§ SOURCE TEXT:

***

- Genre: Telenovela
- Created by: María Antonieta Gutiérrez
- Written by: Marcia del Río
- Story by: Caridad Bravo Adams
- Directed by: Sergio Cataño; Sergio Jimenez;
- Starring: Susana González; Eduardo Santamarina; Héctor Suárez; Cynthia Klitbo; Marlene Favela; Blanca Guerra;
- Opening theme: "De corazón a corazón" performed by Darina; "Más que tu amigo" performed by Marco Antonio Solís;
- Country of origin: Mexico
- Original language: Spanish
- No. of episodes: 135

Production
- Executive producer: Juan Osorio
- Producer: Ramón Ortiz
- Production locations: Veracruz, Mexico
- Cinematography: Antonio Acevedo
- Editor: Ricardo Rodríguez

Original release
- Network: Canal de las Estrellas
- Release: June 30, 2003 – January 2, 2004

= Velo de novia =

Television series

Velo de novia (English: The Bride's Veil) is a Mexican telenovela produced by Juan Osorio for Televisa in 2003. It aired on Canal de las Estrellas from June 30, 2003 to January 2, 2004. The telenovela stars Susana González, Eduardo Santamarina, Héctor Suárez, Cynthia Klitbo, Marlene Favela and Blanca Guerra.

The 1st part is based on 1969 Brazilian telenovela Véu de Noiva and it's an adaptation of the 1971 Mexican telenovela of the same name . The 2nd part is based on the 1991 Mexican telenovela Yo no creo en los hombres.

==Plot==
Andrea (Susana González) is a young and beautiful woman, with a strong will to live even though her life expectancy is short; she suffers from a potentially fatal heart condition.

She works as a seamstress at a clothing factory. One day she is assigned to make a bridal veil for Raquela Villaseñor del Moral (Cynthia Klitbo), the factory owner’s daughter, who is engaged to José Manuel del Álamo Sánchez (Eduardo Santamarina), a famous cyclist.

***

§ EXTRACTED INFORMATION:
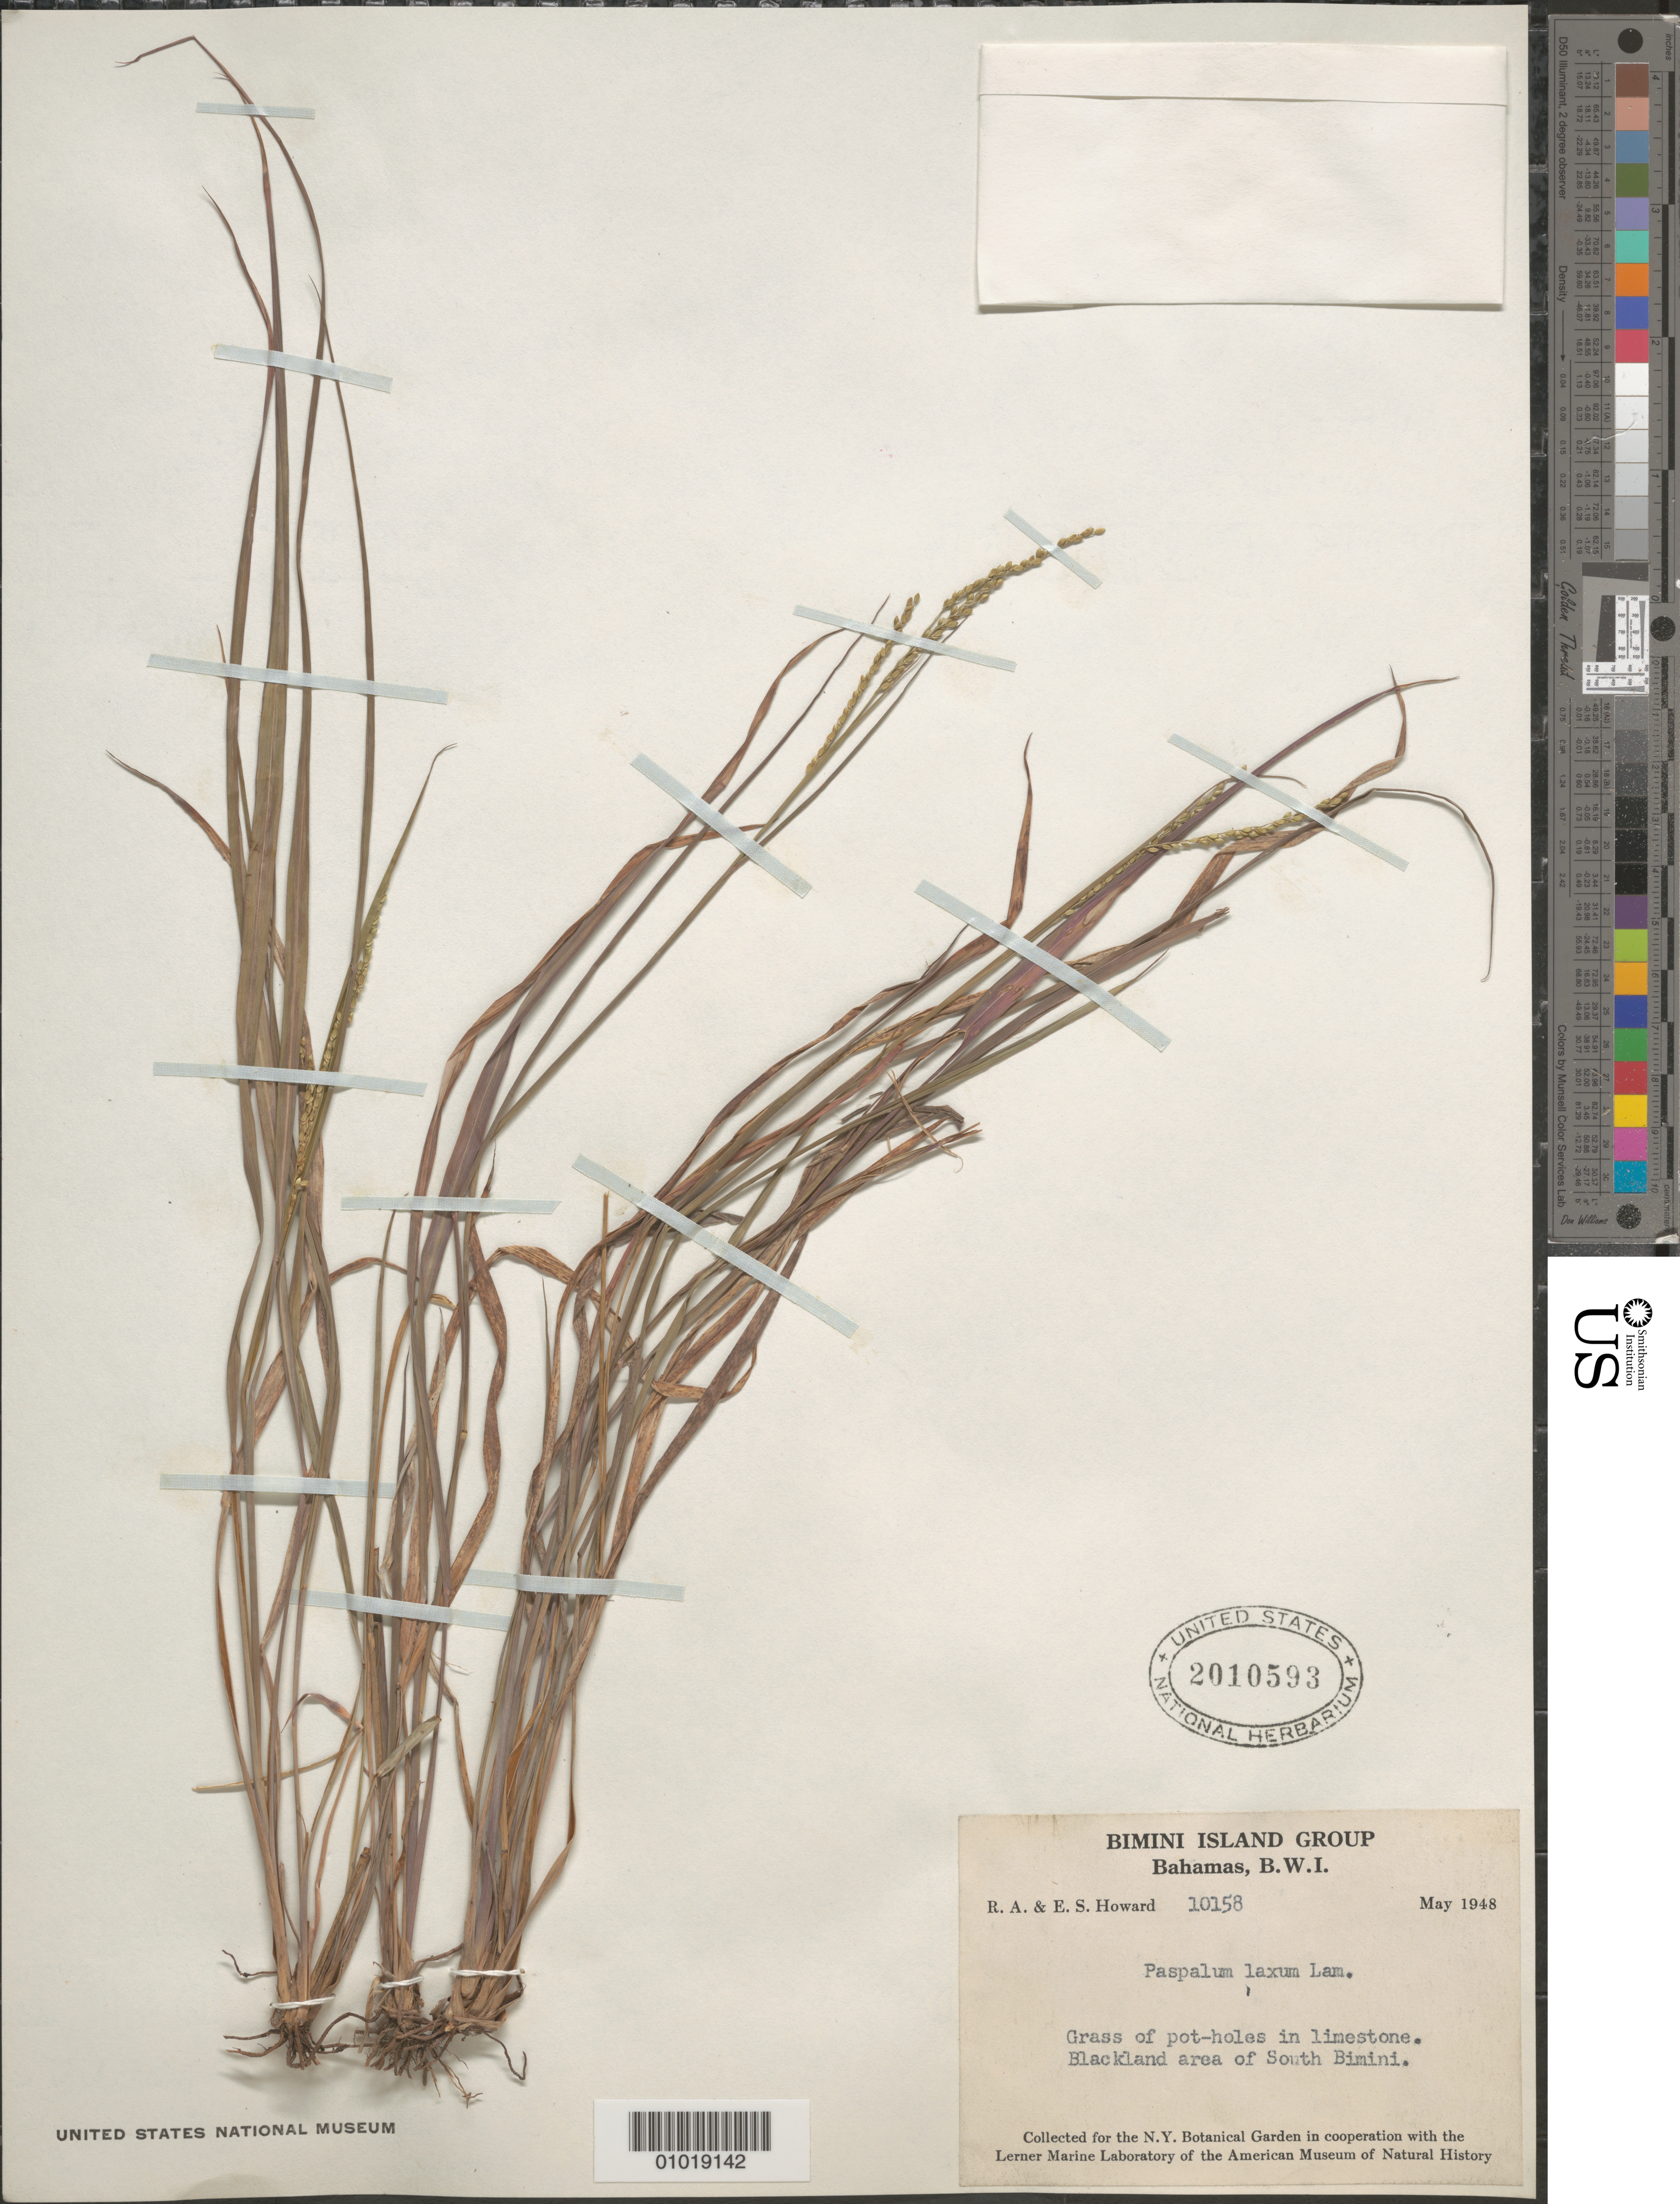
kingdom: Plantae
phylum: Tracheophyta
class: Liliopsida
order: Poales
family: Poaceae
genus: Paspalum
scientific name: Paspalum laxum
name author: Lam.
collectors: R. A. Howard & E. S. Howard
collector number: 10158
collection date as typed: May 1948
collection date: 1948-05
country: Bahamas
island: Bimini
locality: Blackland area of South Bimini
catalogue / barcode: US 2010593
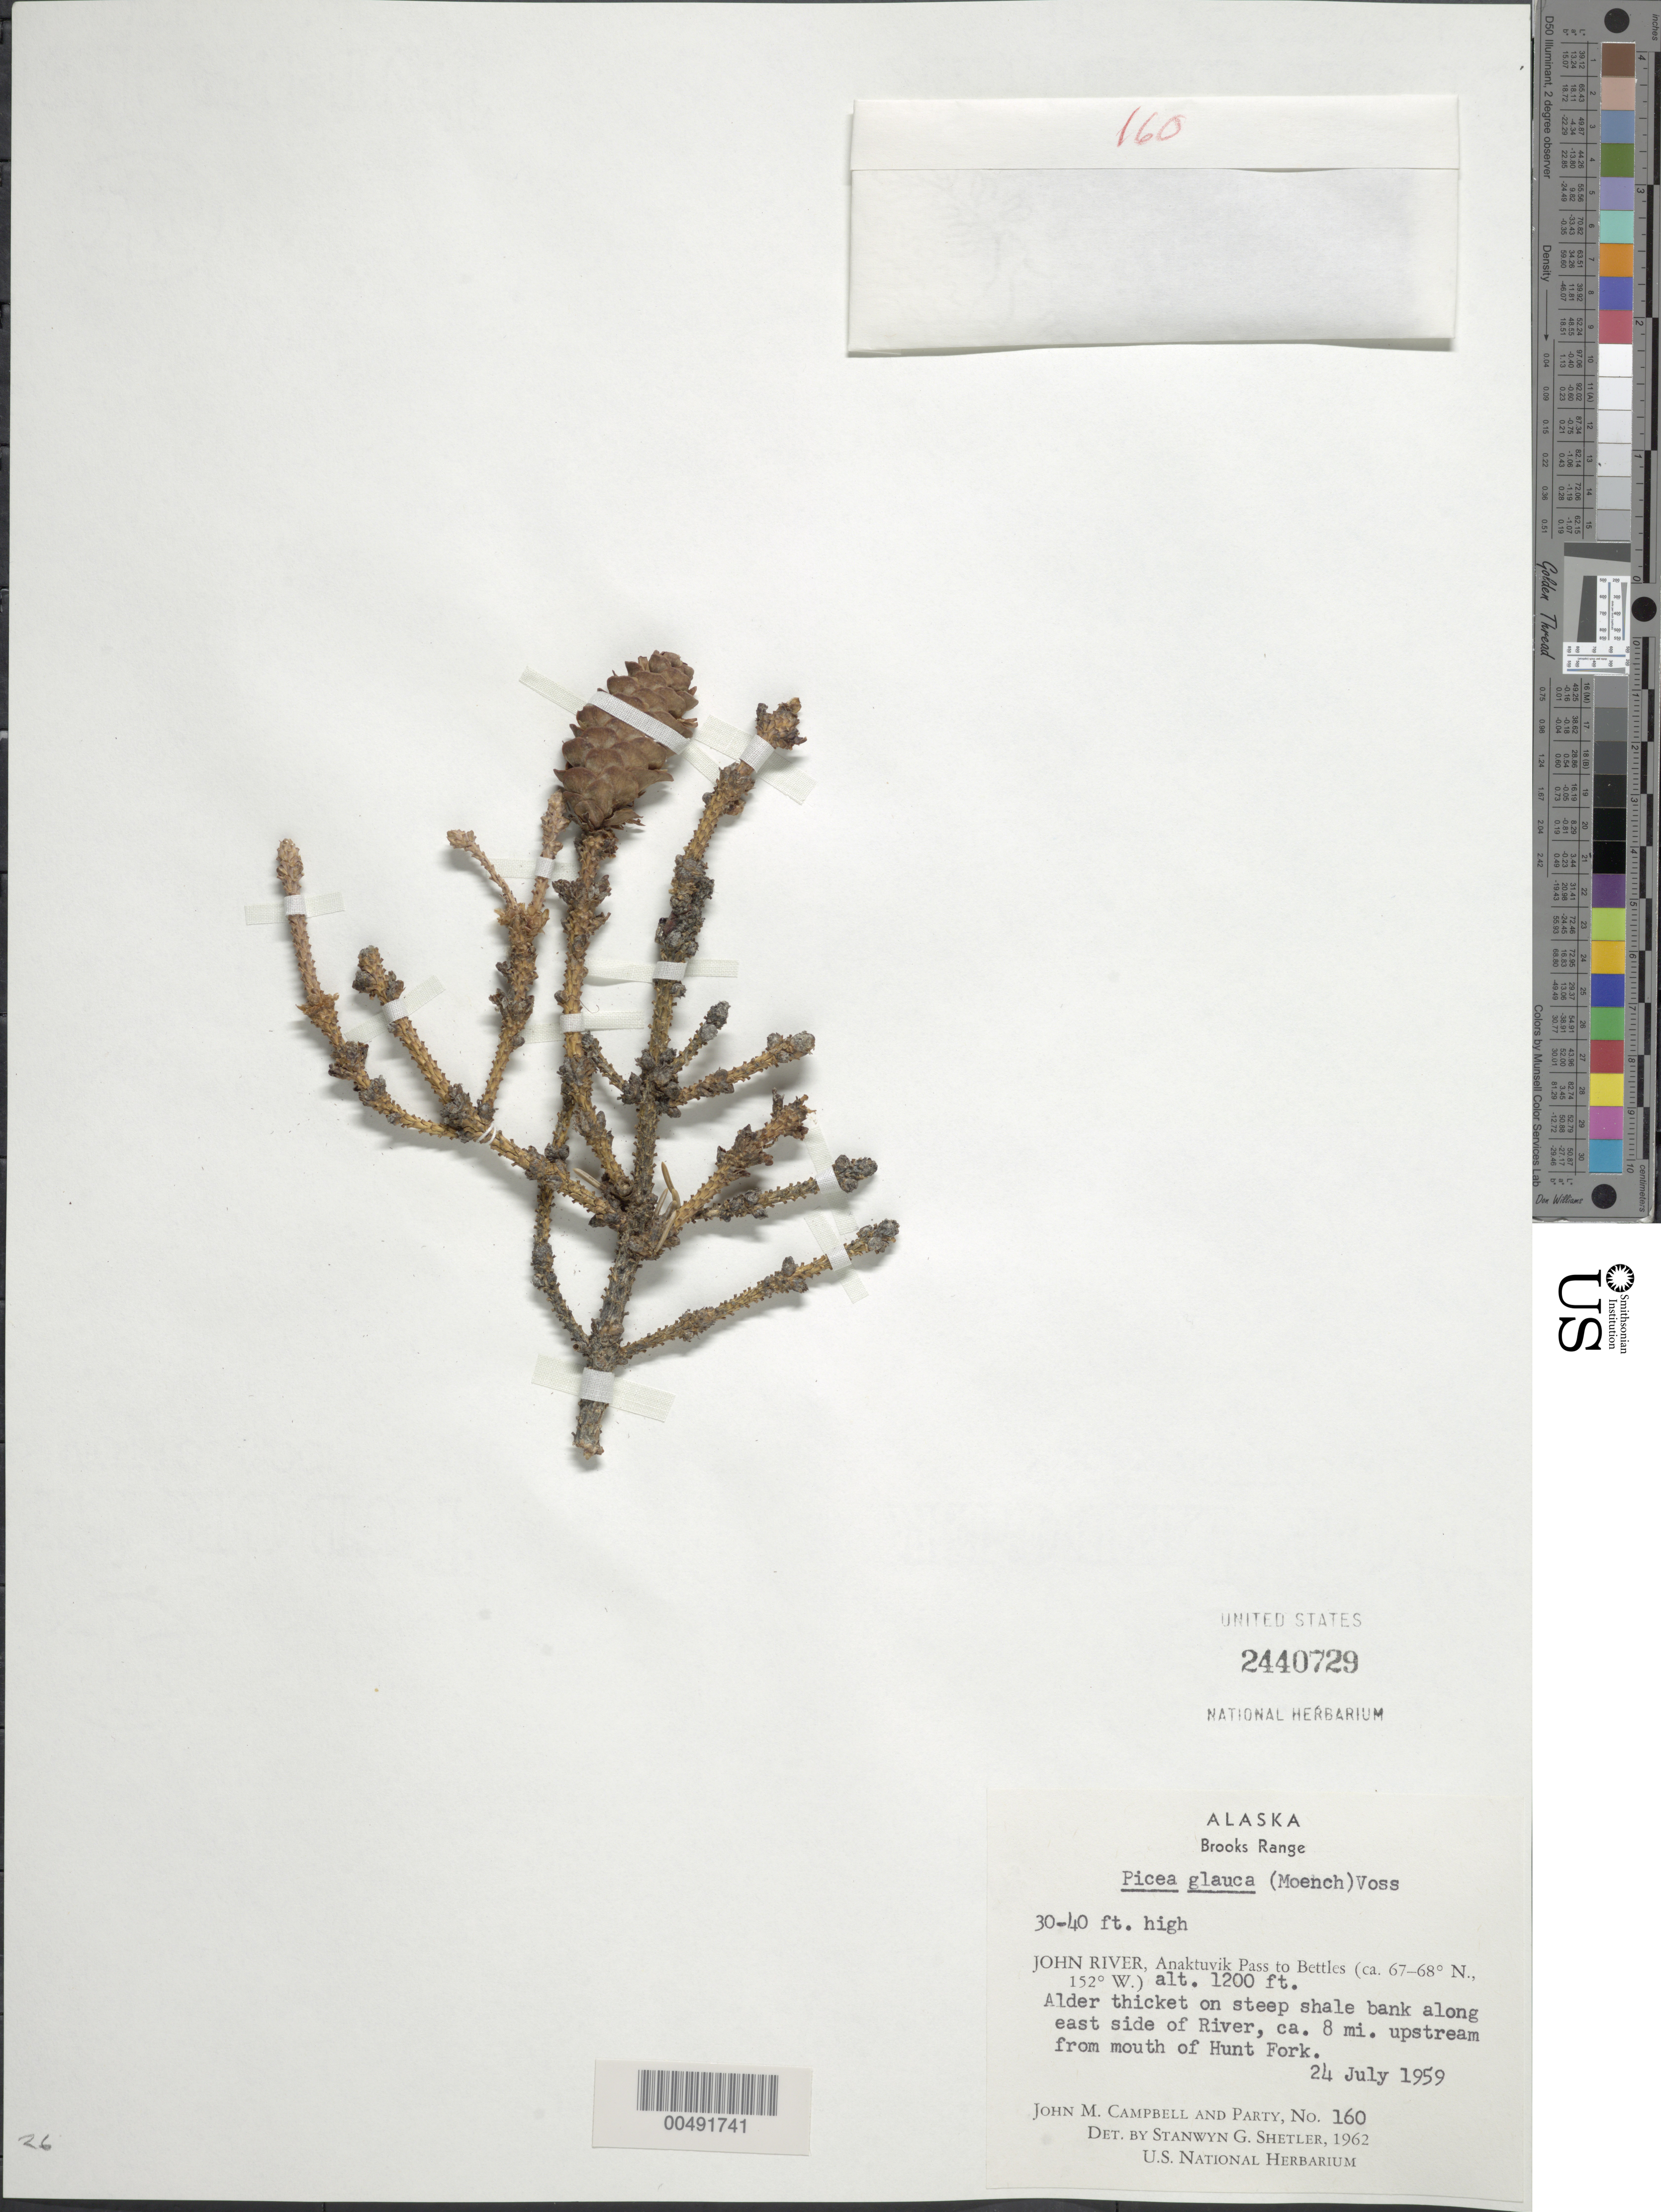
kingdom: Plantae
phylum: Tracheophyta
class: Pinopsida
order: Pinales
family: Pinaceae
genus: Picea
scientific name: Picea glauca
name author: (Moench) Voss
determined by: Shetler, Stanwyn G., (US), NMNH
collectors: J. M. Campbell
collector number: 160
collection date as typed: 24 Jul 1959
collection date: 1959-07-24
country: United States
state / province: Alaska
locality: Brooks Range, John River, Anaktuvik Pass to Bettles, 8 mi. upstream from mouth of Hunt Fork (lat/long recorded as: lat=::: long=152:0:0:W)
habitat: alder thicket on steep shale bank along E side of River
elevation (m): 366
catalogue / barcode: US 2440729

***

§ EXERCISE DIRECTIONS:
Retype the entire Velo de novia text above, keeping every line as it appears.

§ TASK OUTPUT:
- Genre: Telenovela
- Created by: María Antonieta Gutiérrez
- Written by: Marcia del Río
- Story by: Caridad Bravo Adams
- Directed by: Sergio Cataño; Sergio Jimenez;
- Starring: Susana González; Eduardo Santamarina; Héctor Suárez; Cynthia Klitbo; Marlene Favela; Blanca Guerra;
- Opening theme: "De corazón a corazón" performed by Darina; "Más que tu amigo" performed by Marco Antonio Solís;
- Country of origin: Mexico
- Original language: Spanish
- No. of episodes: 135

Production
- Executive producer: Juan Osorio
- Producer: Ramón Ortiz
- Production locations: Veracruz, Mexico
- Cinematography: Antonio Acevedo
- Editor: Ricardo Rodríguez

Original release
- Network: Canal de las Estrellas
- Release: June 30, 2003 – January 2, 2004

= Velo de novia =

Television series

Velo de novia (English: The Bride's Veil) is a Mexican telenovela produced by Juan Osorio for Televisa in 2003. It aired on Canal de las Estrellas from June 30, 2003 to January 2, 2004. The telenovela stars Susana González, Eduardo Santamarina, Héctor Suárez, Cynthia Klitbo, Marlene Favela and Blanca Guerra.

The 1st part is based on 1969 Brazilian telenovela Véu de Noiva and it's an adaptation of the 1971 Mexican telenovela of the same name . The 2nd part is based on the 1991 Mexican telenovela Yo no creo en los hombres.

==Plot==
Andrea (Susana González) is a young and beautiful woman, with a strong will to live even though her life expectancy is short; she suffers from a potentially fatal heart condition.

She works as a seamstress at a clothing factory. One day she is assigned to make a bridal veil for Raquela Villaseñor del Moral (Cynthia Klitbo), the factory owner’s daughter, who is engaged to José Manuel del Álamo Sánchez (Eduardo Santamarina), a famous cyclist.